> **TEKS BACAAN**

========================================================================

Masalah penghitungan pajak adalah bukan masalah sepele karena banyak dari
masyarakat yang kurang paham dengan uang pajak tersebut untuk apa dan rasanya mereka
terlalu keberatan apabila apa-apa harus dikenai pajak dan mungkin dari masyarakat juga
akan menghujat dengan banyaknya pengenaan pajak namun para orang-orang pajak dengan
senaknya melakukan penyelewengan seperti yang baru-baru ini terjadi. Masalah lain adalah
rumitnya penghitungan pajak dan merapikan administrasi keuangan. Dengan banyaknya pro
dan kontra pemerintah harus mengedepankan asas hukum keadilan, kesederhanaan dan
asas netralitas dalam pembuatan kebijakan tersebut. Tujuannya agar diskriminasi dapat
dihindari dan pemerataan bagi semua pihak dapat tercapai.

========================================================================

> **KUMPULAN DATA**
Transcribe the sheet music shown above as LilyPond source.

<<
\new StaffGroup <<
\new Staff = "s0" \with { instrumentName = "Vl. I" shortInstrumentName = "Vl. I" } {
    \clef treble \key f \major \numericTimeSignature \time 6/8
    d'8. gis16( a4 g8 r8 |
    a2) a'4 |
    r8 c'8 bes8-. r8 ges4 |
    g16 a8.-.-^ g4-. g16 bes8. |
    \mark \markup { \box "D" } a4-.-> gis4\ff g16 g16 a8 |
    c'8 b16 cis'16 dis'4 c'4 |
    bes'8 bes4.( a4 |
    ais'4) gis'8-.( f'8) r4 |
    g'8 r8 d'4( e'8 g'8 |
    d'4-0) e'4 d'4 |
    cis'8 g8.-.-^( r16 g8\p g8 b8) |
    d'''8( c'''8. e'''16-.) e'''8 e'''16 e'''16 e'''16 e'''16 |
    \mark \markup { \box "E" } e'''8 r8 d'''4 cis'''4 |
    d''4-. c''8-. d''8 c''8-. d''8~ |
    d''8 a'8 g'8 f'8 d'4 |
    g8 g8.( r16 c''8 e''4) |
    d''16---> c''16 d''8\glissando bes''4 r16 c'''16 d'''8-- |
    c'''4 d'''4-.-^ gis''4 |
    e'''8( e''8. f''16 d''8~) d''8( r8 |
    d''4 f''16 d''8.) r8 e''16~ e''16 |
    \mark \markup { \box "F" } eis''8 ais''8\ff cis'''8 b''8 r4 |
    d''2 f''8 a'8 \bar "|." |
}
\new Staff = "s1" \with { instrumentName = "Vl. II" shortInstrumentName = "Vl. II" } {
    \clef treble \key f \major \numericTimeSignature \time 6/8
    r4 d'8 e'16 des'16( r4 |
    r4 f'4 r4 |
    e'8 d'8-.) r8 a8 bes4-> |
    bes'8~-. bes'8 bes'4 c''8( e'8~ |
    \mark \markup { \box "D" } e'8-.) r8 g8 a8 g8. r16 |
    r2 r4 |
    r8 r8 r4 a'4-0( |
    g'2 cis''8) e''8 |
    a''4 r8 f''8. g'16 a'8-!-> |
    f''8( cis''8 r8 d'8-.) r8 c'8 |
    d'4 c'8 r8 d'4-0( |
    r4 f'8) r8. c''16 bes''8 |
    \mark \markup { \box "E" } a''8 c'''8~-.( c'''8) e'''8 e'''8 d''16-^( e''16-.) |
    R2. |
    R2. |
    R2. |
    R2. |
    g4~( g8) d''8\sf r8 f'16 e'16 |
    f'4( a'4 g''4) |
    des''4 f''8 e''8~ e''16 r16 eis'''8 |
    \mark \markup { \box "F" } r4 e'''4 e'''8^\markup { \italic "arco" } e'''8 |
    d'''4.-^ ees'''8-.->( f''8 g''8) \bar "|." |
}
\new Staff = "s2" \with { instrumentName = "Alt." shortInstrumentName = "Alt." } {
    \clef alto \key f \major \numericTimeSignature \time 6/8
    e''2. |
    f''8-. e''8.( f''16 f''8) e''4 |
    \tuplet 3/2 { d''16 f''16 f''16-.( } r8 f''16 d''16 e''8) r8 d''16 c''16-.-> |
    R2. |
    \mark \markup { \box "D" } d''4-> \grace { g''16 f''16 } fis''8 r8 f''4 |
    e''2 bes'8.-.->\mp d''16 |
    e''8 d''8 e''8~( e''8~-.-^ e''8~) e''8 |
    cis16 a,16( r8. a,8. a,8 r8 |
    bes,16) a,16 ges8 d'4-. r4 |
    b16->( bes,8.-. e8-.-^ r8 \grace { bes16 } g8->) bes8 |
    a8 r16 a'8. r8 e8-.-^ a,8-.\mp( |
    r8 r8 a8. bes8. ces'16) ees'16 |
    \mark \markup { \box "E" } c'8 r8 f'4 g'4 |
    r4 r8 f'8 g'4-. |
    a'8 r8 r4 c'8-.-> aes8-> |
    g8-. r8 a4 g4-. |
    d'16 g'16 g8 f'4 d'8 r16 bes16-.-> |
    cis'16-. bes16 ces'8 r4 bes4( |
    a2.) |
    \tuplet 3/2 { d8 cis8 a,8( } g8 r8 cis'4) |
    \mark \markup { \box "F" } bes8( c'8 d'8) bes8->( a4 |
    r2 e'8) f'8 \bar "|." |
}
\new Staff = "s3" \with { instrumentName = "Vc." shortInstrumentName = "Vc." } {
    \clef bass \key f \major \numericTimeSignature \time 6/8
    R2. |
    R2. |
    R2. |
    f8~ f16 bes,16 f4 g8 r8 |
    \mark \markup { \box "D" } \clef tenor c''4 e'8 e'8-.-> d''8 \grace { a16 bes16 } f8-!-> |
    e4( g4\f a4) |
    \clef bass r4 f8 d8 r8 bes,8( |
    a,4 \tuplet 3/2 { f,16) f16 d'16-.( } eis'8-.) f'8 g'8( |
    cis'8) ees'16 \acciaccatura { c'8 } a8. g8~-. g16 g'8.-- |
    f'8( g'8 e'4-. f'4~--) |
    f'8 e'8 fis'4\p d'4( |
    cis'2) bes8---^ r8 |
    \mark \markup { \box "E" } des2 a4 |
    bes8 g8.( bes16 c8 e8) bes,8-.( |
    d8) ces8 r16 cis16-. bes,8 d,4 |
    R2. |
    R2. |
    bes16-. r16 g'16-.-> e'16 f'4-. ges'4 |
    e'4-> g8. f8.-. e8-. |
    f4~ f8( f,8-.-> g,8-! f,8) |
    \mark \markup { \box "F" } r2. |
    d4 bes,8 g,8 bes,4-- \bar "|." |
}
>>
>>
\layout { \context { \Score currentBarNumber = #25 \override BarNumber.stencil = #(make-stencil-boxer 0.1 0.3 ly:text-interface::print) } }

========================================================================

> **RUMUSAN SOAL**
Tuliskan kembali tanpa perubahan bagian teks bacaan tentang pajak, mulai dari "Masalah penghitungan pajak" sampai dengan "pihak dapat tercapai.".

> **JAWABAN TUGAS INI**
Masalah penghitungan pajak adalah bukan masalah sepele karena banyak dari
masyarakat yang kurang paham dengan uang pajak tersebut untuk apa dan rasanya mereka
terlalu keberatan apabila apa-apa harus dikenai pajak dan mungkin dari masyarakat juga
akan menghujat dengan banyaknya pengenaan pajak namun para orang-orang pajak dengan
senaknya melakukan penyelewengan seperti yang baru-baru ini terjadi. Masalah lain adalah
rumitnya penghitungan pajak dan merapikan administrasi keuangan. Dengan banyaknya pro
dan kontra pemerintah harus mengedepankan asas hukum keadilan, kesederhanaan dan
asas netralitas dalam pembuatan kebijakan tersebut. Tujuannya agar diskriminasi dapat
dihindari dan pemerataan bagi semua pihak dapat tercapai.